### REQUIRED ACTION:
Exactly as written, output each of the lines below, with no images.

--- EXTRACTED RECORDS Enclosed Below ---

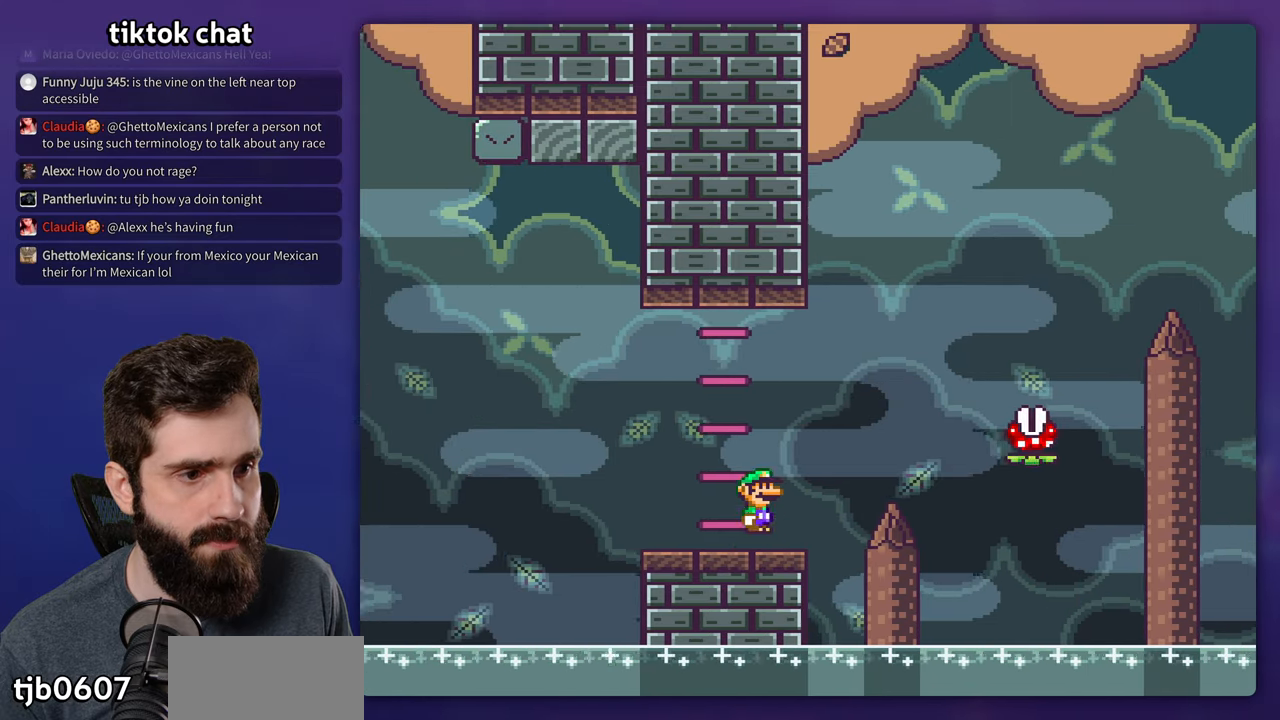
{"dt_ms": 500, "buttons": ["A", "X", "DPAD_RIGHT"], "events": [[250, "A", "up"], [384, "A", "down"]]}
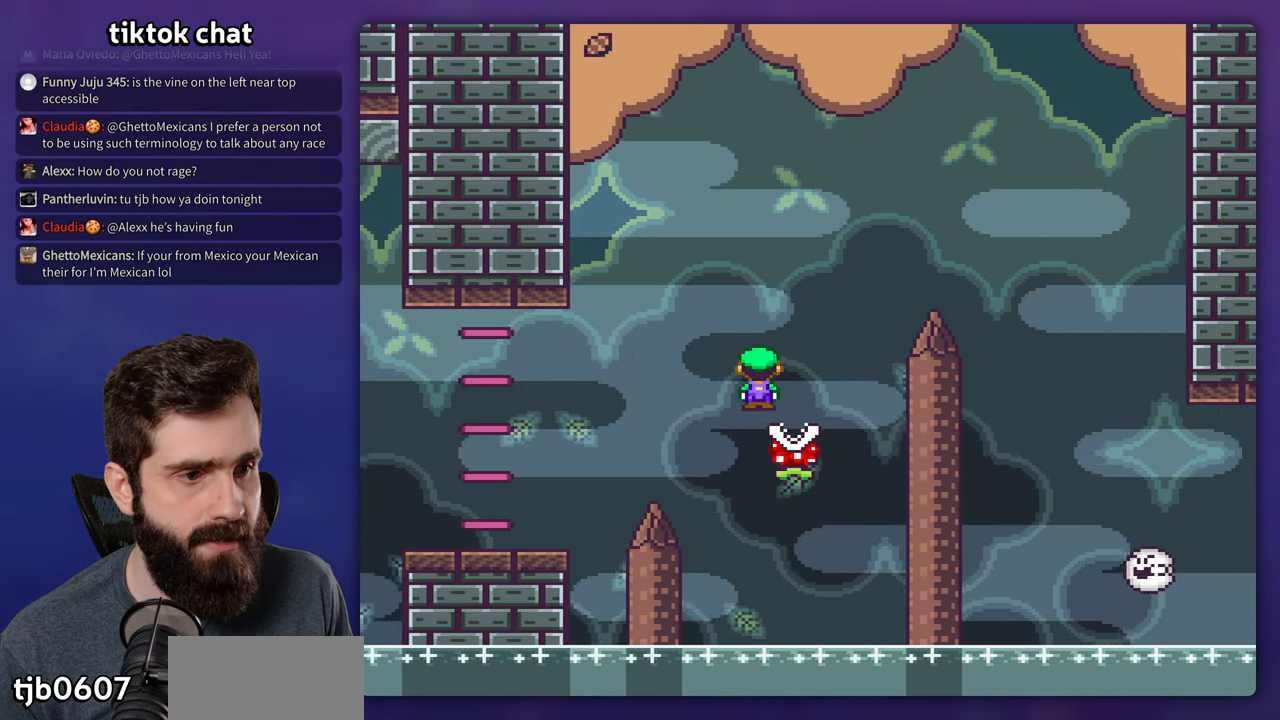
{"dt_ms": 500, "buttons": ["X", "DPAD_RIGHT"], "events": [[217, "A", "up"]]}
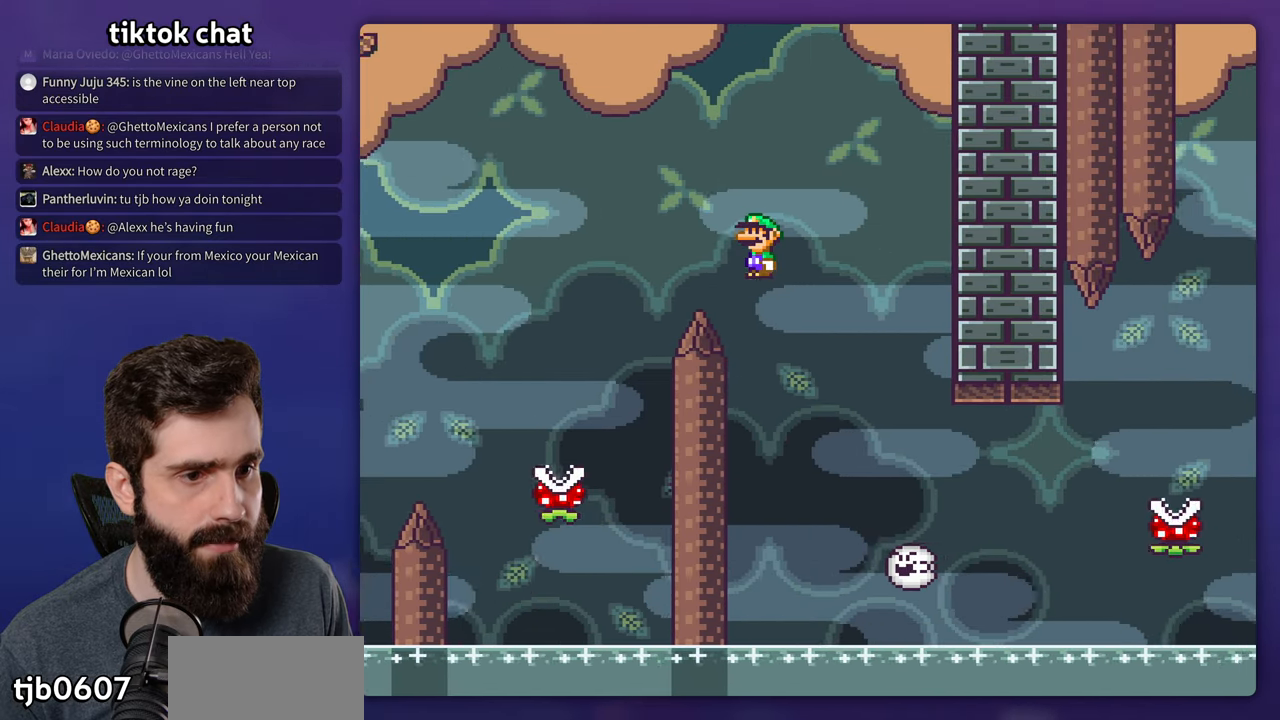
{"dt_ms": 1000, "buttons": ["A", "X", "DPAD_RIGHT"], "events": [[117, "A", "down"], [200, "DPAD_RIGHT", "up"], [234, "DPAD_LEFT", "down"], [367, "DPAD_LEFT", "up"], [434, "DPAD_LEFT", "down"], [567, "DPAD_LEFT", "up"], [717, "A", "up"], [900, "A", "down"], [917, "DPAD_RIGHT", "down"]]}
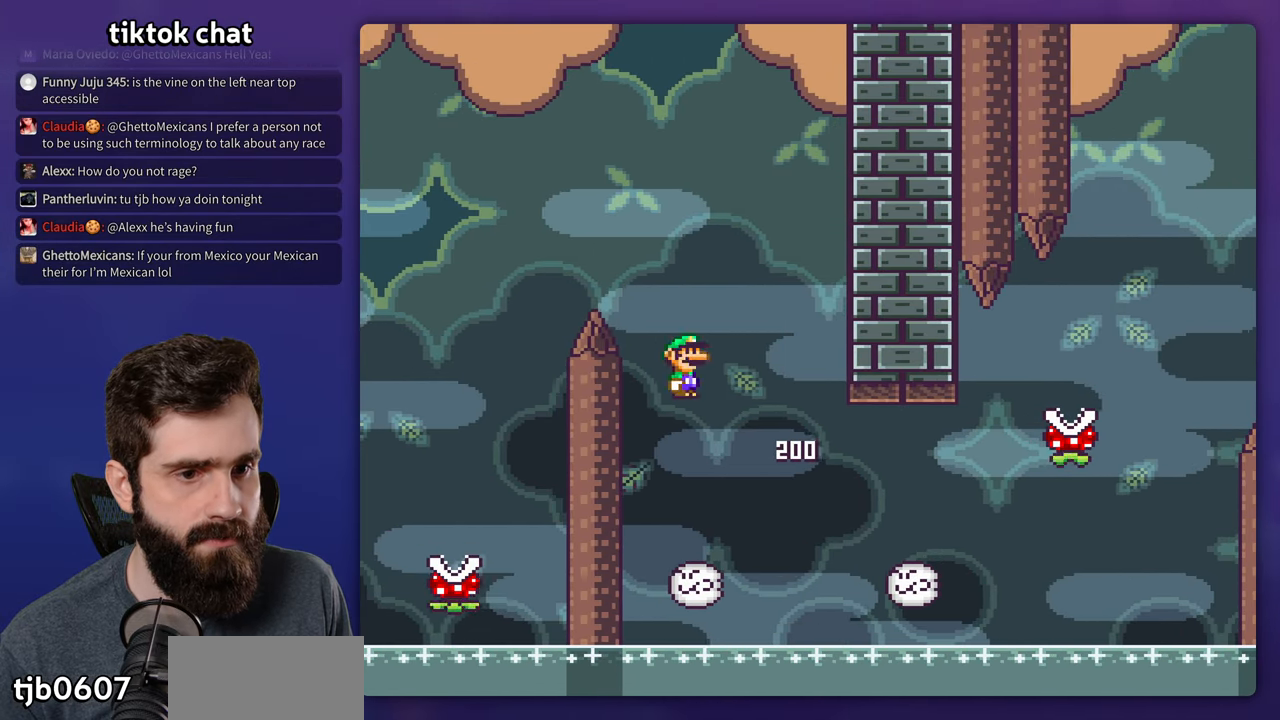
{"dt_ms": 500, "buttons": ["A", "X", "DPAD_RIGHT"], "events": [[117, "DPAD_RIGHT", "up"], [134, "DPAD_LEFT", "down"], [267, "DPAD_LEFT", "up"], [450, "DPAD_RIGHT", "down"]]}
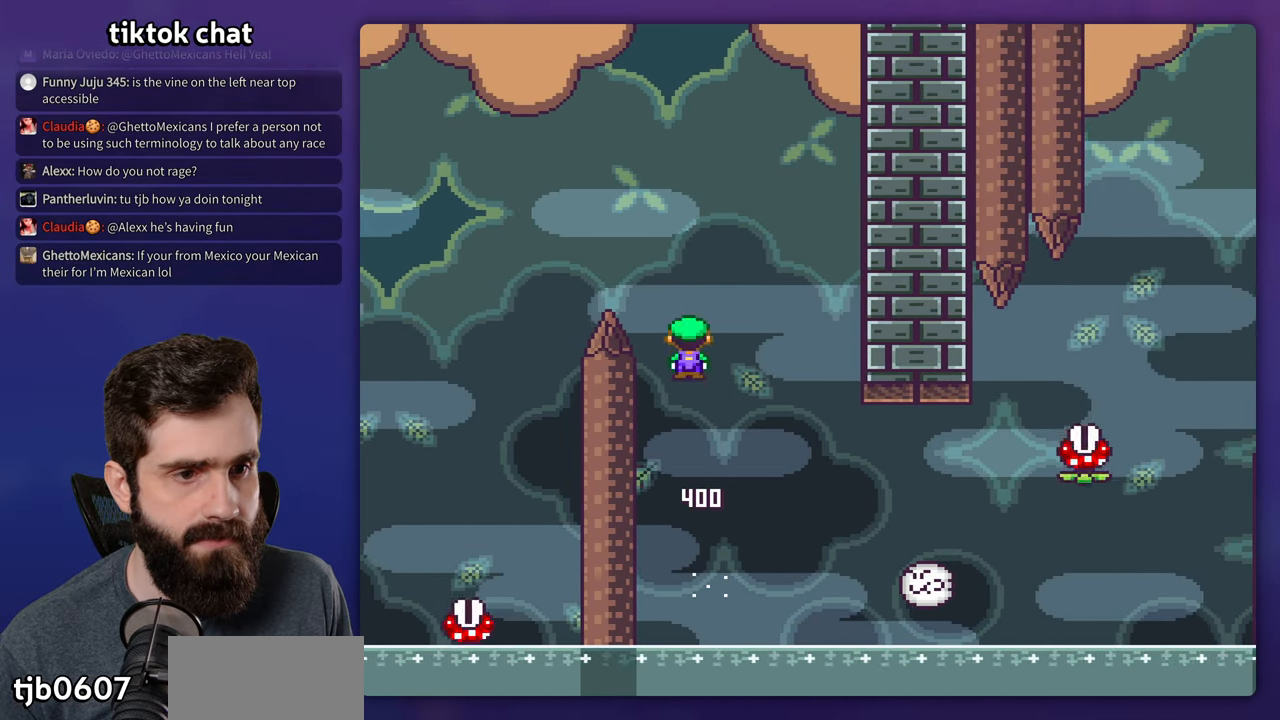
{"dt_ms": 500, "buttons": ["A", "X", "DPAD_RIGHT"], "events": [[100, "A", "up"], [284, "A", "down"]]}
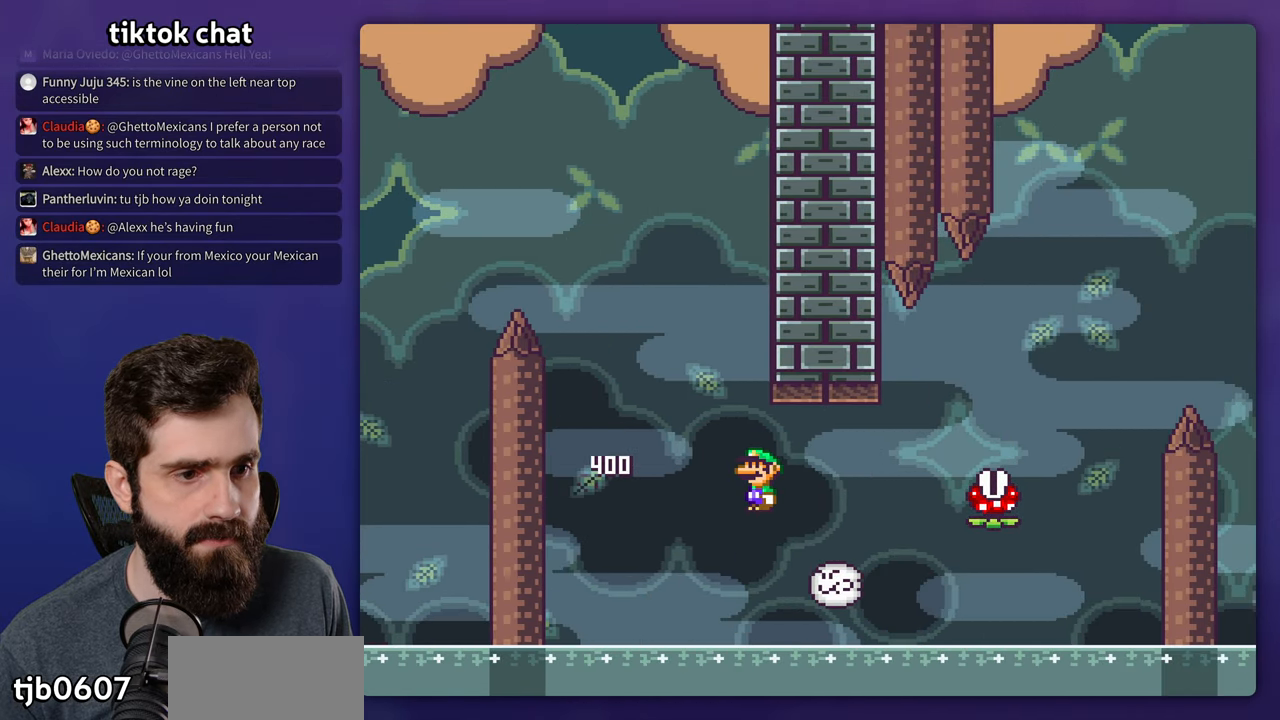
{"dt_ms": 500, "buttons": ["A", "X", "DPAD_RIGHT"], "events": [[17, "A", "up"], [167, "A", "down"]]}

--- End of Enclosed EXTRACTED RECORDS ---

### COMPLETED EXERCISE:
{"dt_ms": 500, "buttons": ["A", "X", "DPAD_RIGHT"], "events": [[250, "A", "up"], [384, "A", "down"]]}
{"dt_ms": 500, "buttons": ["X", "DPAD_RIGHT"], "events": [[217, "A", "up"]]}
{"dt_ms": 1000, "buttons": ["A", "X", "DPAD_RIGHT"], "events": [[117, "A", "down"], [200, "DPAD_RIGHT", "up"], [234, "DPAD_LEFT", "down"], [367, "DPAD_LEFT", "up"], [434, "DPAD_LEFT", "down"], [567, "DPAD_LEFT", "up"], [717, "A", "up"], [900, "A", "down"], [917, "DPAD_RIGHT", "down"]]}
{"dt_ms": 500, "buttons": ["A", "X", "DPAD_RIGHT"], "events": [[117, "DPAD_RIGHT", "up"], [134, "DPAD_LEFT", "down"], [267, "DPAD_LEFT", "up"], [450, "DPAD_RIGHT", "down"]]}
{"dt_ms": 500, "buttons": ["A", "X", "DPAD_RIGHT"], "events": [[100, "A", "up"], [284, "A", "down"]]}
{"dt_ms": 500, "buttons": ["A", "X", "DPAD_RIGHT"], "events": [[17, "A", "up"], [167, "A", "down"]]}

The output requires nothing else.